This Quarry Sink is a signature design of Cutting Edge Decorative Concrete. Gregory Mata uses a proprietary process to create the look, touch and feel of an eroded rock formation.
This integrally colored concrete was stamped using a Scofield texture skin stamp and then cut to the tile pattern using a 14-inch Stihl saw, Mata says. "The simple technique of exposed aggregate provides an unlimited range of opportunities for decorative concrete accents and designs," he adds.
To create this design, Mata started with a photo provided by the owners. He installed Illumi-crete fiber optic lighting into the slab to light up the fire dancers' batons and the tiki torches. All the Illumi-crete lights had to be prearranged prior to both the pour and the decorative design, Mata says.
What's in a name? Well if you're Cutting Edge Decorative Concrete, Richfield, Ohio, it's your business philosophy. The company always tries to stay ahead - and on the cutting edge - of what's new in the decorative concrete industry, says president and founder Gregory Mata. Cutting Edge offers every decorative concrete service Mata knows of. And in the unlikely event he stumbles upon one he hasn't heard of, he's not afraid to find out more about it, or figure out how to make it.
In fact, that's one business aspect Mata prides himself on. "When I started I was experimenting and installing things that at that time were beyond the norm for the average decorative concrete contractor," Mata says. And that's still a major focus of the company. "It's one of the things I think takes us to a different level. Taking some educated risks along the way has and does continue to separate us from the competition."
To stay on the cutting edge, Mata is always looking for new services he can offer his predominately residential customers. Over the last several years, Cutting Edge has been pursuing the "complete home," Mata says. The company is now offering Insulating Concrete Form (ICF) construction for new homes. The extra benefit here: If you're the concrete contractor building the house, you can incorporate decorative concrete elements and be the one-stop shop for the customer.
Mata originally started his company with a focus on both concrete and masonry repair. In the beginning he put most of his energy into rebuilding and restoring masonry structures. He loved figuring out how a structure was built, why the design was having problems, and how to fix it and make it function correctly. Not long after, Mata discovered, became interested in and developed a passion for the growing decorative concrete industry. Within five years of starting his company, Mata had decided to focus specifically on decorative concrete. He wanted Cutting Edge to become a specialist in the industry, which for Mata meant focusing on attention to detail and approaching each job with the highest level of integrity.
In order for the team at Cutting Edge to become true specialists in decorative concrete, Mata placed an emphasis on education and research. In the beginning, Mata spent time taking classes and researching techniques across the country. "It takes time and money to educate yourself and your crew and really learn as much as you can. Like anything, you have to learn to walk before you run," Mata adds.
"We continually train our guys; constantly reinvest in all types of educational material, educational classes, product research, trying and testing ideas and techniques; and just educating ourselves as to how to properly perform the types of services we can offer, before we offer them. We won't use someone's project as our laboratory," Mata says.

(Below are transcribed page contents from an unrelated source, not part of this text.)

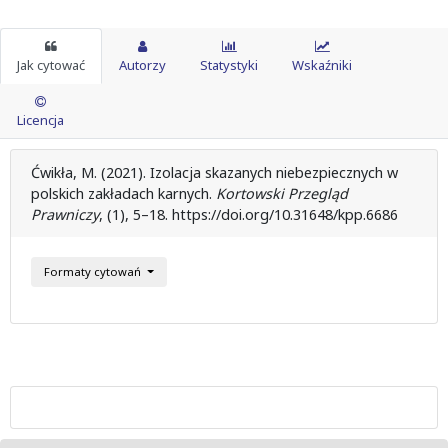
Jak cytować
Autorzy
Statystyki
Wskaźniki
Licencja
Ćwikła, M. (2021). Izolacja skazanych niebezpiecznych w
polskich zakładach karnych.
Kortowski Przegląd
Prawniczy
, (1), 5–18. https://doi.org/10.31648/kpp.6686
Formaty cytowań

Now that Mata has had plenty of time to "walk," he tries to keep his company's business at a slight jog, he says. This pace allows him to take on enough work without overwhelming his nine current employees.
But Mata doesn't see educated employees as the only requirement for being a specialist. He knows that a customer's education is just as important, so Mata makes sure he spends plenty of time providing information to his clients. "We take time to explain to them how we can accomplish their goals and what products and process we can use to do it. That way, they have of better understanding of what to expect," Mata says. "It's more important to have that informational conversation with people and not go right to the price conversation, even if that's the first question the customer asks."
Lack of customer knowledge can be a challenge, especially if the customer knows what he or she wants but doesn't know the correct terminology. A customer may think he is asking for one thing when he actually wants something completely different. Making sure the customer knows exactly what he or she is asking for is a priority in decorative concrete.
What's to love about decorative concrete?
According to Mata, it's versatility. You can polish, texture, color, mold and shape it. How can you ever get bored?" he says. Although Mata isn't one for clichés, he can't help stating the fact that every decorative concrete job is different, allowing him to be creative every day. "I never knew I was an artistic guy until I started to do decorative concrete," he says.
It's Mata's high level of excitement for working, learning and experimenting with decorative concrete that keeps pushing him every day. And those prior years of experience in repair and restoration continue to have an important role in the operation and approach of each job. Being that every decorative concrete project is different and unique, analyzing them individually and figuring out how to put each one together to properly function is a way of habit for Mata and Cutting Edge Decorative Concrete.